Activity: Copy out the stretch of the records from the line that contains "Unit DORDER_NONE, LDHH" through the line that contains "- same as when", both ends included, word for word.

Information shown:
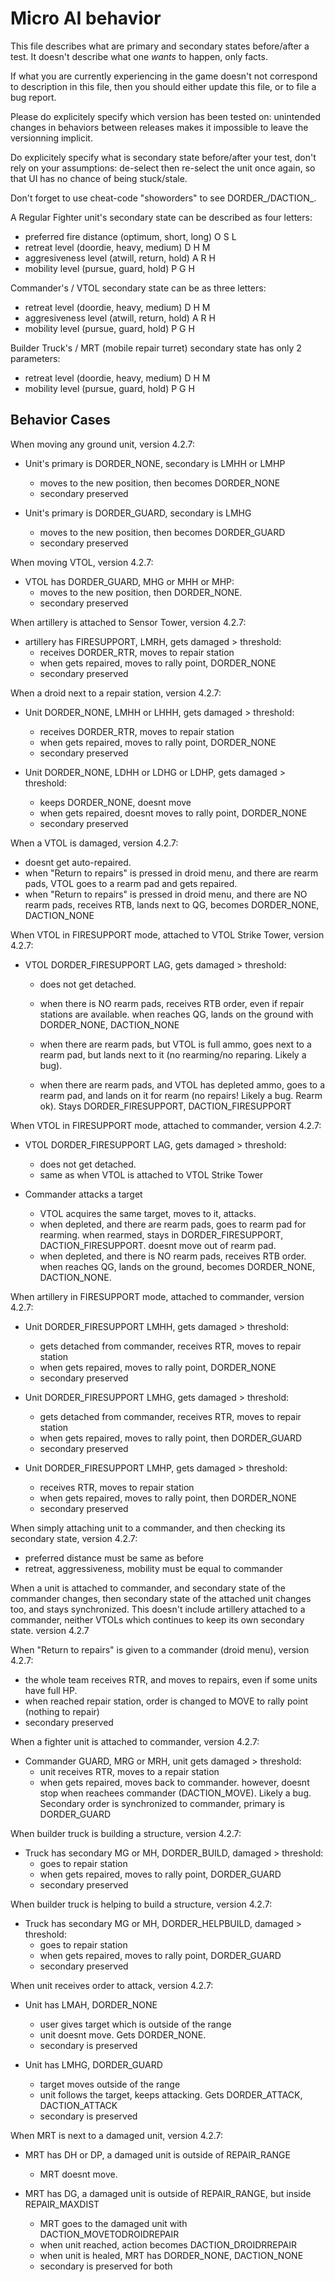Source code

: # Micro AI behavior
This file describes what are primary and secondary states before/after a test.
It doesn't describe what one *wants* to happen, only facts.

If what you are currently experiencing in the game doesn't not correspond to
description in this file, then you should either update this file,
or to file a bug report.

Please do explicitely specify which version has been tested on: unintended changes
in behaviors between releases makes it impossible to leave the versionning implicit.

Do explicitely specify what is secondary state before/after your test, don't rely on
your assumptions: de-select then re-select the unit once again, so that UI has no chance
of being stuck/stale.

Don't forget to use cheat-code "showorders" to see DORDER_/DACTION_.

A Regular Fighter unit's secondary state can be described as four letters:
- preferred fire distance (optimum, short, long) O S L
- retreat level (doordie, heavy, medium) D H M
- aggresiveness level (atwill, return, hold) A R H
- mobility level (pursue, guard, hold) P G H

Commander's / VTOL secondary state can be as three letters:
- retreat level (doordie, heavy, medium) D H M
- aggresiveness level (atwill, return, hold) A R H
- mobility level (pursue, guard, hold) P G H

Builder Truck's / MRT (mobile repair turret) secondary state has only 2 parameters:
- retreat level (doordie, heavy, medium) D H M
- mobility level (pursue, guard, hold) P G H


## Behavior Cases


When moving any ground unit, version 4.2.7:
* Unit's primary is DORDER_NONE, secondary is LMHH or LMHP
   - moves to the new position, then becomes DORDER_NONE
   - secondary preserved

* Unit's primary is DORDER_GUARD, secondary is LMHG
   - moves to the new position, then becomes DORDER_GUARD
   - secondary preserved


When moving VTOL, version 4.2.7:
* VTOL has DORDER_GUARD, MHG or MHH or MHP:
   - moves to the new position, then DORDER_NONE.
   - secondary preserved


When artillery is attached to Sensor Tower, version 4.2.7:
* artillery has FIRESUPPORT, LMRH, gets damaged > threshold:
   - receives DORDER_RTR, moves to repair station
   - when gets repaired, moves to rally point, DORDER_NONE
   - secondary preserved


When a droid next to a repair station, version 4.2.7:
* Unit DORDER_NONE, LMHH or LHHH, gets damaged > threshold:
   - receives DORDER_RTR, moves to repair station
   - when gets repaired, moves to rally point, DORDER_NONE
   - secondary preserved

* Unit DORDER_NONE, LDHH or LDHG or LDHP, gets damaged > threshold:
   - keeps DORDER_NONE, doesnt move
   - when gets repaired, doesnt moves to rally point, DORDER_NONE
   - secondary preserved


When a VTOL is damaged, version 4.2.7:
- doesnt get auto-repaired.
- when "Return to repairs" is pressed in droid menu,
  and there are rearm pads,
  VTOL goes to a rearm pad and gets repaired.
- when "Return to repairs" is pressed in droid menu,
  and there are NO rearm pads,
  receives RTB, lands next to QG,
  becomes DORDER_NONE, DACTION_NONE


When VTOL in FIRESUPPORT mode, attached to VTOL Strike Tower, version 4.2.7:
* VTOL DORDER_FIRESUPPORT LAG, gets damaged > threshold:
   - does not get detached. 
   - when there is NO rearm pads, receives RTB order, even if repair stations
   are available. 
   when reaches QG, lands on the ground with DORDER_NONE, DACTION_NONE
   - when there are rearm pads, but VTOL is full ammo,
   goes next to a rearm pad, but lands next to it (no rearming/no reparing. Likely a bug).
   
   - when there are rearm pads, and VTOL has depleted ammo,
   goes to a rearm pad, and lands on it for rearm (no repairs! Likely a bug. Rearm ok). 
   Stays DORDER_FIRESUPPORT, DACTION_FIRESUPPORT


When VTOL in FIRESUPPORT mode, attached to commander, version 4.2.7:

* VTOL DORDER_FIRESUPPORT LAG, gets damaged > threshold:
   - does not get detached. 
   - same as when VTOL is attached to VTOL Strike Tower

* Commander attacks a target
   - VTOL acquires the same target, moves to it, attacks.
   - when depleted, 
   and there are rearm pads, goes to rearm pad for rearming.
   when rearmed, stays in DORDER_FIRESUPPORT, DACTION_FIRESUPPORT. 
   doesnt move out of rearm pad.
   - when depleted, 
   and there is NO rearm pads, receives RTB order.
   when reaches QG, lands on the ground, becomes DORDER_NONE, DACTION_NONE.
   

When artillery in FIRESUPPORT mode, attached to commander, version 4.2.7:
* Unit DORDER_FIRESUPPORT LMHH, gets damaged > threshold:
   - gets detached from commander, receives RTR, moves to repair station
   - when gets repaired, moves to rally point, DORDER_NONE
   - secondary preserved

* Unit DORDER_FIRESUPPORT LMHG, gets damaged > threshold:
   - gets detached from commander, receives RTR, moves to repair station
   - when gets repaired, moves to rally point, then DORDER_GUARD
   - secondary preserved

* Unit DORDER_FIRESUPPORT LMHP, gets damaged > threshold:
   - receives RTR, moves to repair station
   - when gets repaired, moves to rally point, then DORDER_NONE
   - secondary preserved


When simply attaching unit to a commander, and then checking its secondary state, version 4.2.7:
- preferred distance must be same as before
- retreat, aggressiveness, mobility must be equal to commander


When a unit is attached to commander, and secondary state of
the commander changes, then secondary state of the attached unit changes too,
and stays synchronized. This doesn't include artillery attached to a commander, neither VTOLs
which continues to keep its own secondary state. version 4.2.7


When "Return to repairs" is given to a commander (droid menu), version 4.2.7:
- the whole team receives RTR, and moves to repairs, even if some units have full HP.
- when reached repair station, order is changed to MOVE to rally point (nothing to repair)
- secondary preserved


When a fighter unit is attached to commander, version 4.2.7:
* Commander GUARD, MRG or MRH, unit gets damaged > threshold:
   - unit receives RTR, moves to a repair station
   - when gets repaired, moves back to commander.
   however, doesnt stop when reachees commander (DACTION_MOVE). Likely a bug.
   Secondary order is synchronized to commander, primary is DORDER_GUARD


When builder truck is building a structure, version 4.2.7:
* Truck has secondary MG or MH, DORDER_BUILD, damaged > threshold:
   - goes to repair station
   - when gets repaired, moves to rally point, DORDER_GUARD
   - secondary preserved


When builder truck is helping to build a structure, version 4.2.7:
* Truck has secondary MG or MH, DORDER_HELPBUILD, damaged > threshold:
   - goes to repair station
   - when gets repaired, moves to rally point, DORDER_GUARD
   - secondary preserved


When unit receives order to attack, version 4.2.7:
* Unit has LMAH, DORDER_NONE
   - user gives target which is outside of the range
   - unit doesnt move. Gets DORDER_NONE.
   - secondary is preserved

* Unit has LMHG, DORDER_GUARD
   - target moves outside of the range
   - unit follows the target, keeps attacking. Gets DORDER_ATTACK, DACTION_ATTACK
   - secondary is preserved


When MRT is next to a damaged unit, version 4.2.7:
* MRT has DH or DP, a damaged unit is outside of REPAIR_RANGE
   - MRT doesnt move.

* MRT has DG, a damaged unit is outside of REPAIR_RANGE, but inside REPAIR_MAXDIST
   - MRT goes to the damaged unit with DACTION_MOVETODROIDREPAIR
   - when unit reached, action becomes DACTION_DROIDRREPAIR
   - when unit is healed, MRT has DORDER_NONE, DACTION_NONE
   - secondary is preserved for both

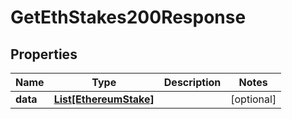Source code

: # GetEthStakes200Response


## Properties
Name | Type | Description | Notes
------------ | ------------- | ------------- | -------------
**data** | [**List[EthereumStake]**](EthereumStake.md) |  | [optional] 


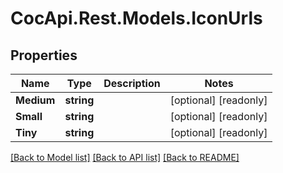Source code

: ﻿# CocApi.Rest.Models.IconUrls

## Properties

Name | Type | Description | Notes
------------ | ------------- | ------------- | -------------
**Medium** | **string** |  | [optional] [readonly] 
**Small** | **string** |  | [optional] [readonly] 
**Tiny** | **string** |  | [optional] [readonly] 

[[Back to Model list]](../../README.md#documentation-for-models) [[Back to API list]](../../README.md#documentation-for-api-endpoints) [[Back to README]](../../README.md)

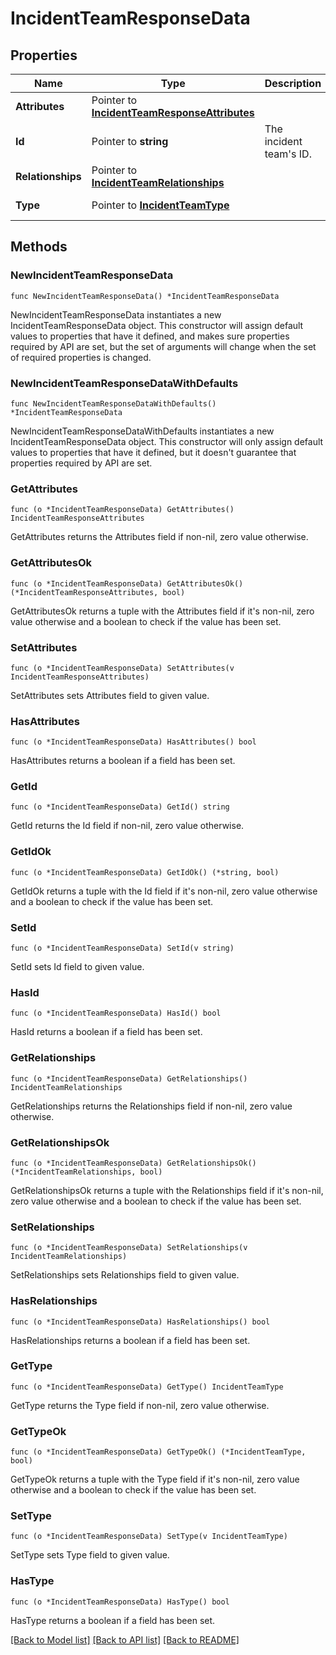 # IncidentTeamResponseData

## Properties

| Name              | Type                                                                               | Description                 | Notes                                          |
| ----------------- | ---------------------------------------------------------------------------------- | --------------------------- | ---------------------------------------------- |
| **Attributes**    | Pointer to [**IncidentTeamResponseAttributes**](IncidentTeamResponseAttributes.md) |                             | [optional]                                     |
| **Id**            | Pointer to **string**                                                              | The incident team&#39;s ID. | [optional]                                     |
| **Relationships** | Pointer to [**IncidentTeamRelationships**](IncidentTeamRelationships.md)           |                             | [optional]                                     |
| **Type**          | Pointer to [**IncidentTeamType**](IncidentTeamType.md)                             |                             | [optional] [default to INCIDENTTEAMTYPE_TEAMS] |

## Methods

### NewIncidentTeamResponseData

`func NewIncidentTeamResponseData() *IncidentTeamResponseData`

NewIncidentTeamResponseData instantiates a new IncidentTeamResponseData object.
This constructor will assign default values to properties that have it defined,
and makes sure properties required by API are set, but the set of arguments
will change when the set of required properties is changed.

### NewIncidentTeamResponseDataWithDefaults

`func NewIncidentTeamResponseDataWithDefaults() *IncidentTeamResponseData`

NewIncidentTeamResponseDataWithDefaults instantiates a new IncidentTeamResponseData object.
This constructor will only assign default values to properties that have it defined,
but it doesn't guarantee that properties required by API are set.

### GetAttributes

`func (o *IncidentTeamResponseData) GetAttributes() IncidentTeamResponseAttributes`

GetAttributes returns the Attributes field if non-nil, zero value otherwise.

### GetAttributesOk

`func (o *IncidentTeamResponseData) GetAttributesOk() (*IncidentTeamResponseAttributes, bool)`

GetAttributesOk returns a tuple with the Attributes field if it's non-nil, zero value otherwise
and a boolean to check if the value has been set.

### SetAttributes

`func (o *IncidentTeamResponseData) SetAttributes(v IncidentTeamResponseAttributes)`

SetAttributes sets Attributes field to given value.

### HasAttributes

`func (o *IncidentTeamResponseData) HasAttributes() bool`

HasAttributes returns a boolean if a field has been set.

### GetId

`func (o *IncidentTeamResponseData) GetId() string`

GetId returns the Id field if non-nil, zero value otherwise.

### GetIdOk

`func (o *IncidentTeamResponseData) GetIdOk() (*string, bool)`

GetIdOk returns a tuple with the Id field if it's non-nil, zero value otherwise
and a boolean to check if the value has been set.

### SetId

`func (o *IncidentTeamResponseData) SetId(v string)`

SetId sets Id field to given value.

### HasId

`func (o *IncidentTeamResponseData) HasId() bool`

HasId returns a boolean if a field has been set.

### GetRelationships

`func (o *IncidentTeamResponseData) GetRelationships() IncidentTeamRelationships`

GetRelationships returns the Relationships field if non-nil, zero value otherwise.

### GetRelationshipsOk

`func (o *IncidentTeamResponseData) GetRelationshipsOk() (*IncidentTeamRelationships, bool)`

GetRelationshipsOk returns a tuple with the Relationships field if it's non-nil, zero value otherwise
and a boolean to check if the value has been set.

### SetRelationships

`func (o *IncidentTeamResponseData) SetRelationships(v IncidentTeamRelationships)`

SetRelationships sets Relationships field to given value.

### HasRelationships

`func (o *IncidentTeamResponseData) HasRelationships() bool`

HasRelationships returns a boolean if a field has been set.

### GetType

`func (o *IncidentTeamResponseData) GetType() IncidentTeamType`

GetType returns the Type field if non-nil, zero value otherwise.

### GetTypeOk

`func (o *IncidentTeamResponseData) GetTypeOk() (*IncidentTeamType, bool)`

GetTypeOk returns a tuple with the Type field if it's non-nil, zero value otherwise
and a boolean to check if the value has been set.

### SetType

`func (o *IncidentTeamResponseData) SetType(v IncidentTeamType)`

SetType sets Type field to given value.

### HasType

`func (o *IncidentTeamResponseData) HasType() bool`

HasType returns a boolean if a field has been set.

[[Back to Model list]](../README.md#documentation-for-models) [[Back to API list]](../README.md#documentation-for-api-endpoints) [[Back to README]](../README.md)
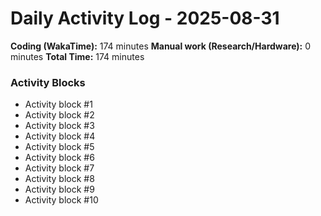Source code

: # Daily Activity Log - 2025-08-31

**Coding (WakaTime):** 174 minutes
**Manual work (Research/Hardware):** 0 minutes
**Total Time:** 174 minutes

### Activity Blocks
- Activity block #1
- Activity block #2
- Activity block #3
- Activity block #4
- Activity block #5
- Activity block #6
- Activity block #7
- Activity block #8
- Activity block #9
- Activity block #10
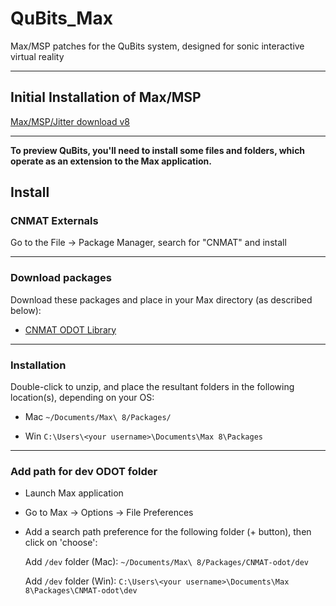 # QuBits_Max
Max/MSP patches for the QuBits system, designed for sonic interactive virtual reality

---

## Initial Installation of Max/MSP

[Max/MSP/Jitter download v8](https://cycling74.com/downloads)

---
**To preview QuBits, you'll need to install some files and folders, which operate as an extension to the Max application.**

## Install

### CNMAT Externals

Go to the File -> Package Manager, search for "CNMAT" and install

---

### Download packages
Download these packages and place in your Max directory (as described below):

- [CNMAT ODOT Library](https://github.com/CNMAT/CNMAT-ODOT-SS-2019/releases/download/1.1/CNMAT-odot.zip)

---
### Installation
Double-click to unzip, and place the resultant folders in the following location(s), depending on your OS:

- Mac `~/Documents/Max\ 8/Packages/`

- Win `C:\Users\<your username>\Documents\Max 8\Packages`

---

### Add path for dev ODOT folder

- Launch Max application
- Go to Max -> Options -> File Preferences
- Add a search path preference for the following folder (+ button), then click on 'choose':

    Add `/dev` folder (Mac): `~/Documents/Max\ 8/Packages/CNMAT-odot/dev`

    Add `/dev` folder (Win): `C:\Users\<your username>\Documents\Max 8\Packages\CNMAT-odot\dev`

Result below:
* Unit DORDER_NONE, LDHH or LDHG or LDHP, gets damaged > threshold:
   - keeps DORDER_NONE, doesnt move
   - when gets repaired, doesnt moves to rally point, DORDER_NONE
   - secondary preserved


When a VTOL is damaged, version 4.2.7:
- doesnt get auto-repaired.
- when "Return to repairs" is pressed in droid menu,
  and there are rearm pads,
  VTOL goes to a rearm pad and gets repaired.
- when "Return to repairs" is pressed in droid menu,
  and there are NO rearm pads,
  receives RTB, lands next to QG,
  becomes DORDER_NONE, DACTION_NONE


When VTOL in FIRESUPPORT mode, attached to VTOL Strike Tower, version 4.2.7:
* VTOL DORDER_FIRESUPPORT LAG, gets damaged > threshold:
   - does not get detached. 
   - when there is NO rearm pads, receives RTB order, even if repair stations
   are available. 
   when reaches QG, lands on the ground with DORDER_NONE, DACTION_NONE
   - when there are rearm pads, but VTOL is full ammo,
   goes next to a rearm pad, but lands next to it (no rearming/no reparing. Likely a bug).
   
   - when there are rearm pads, and VTOL has depleted ammo,
   goes to a rearm pad, and lands on it for rearm (no repairs! Likely a bug. Rearm ok). 
   Stays DORDER_FIRESUPPORT, DACTION_FIRESUPPORT


When VTOL in FIRESUPPORT mode, attached to commander, version 4.2.7:

* VTOL DORDER_FIRESUPPORT LAG, gets damaged > threshold:
   - does not get detached. 
   - same as when VTOL is attached to VTOL Strike Tower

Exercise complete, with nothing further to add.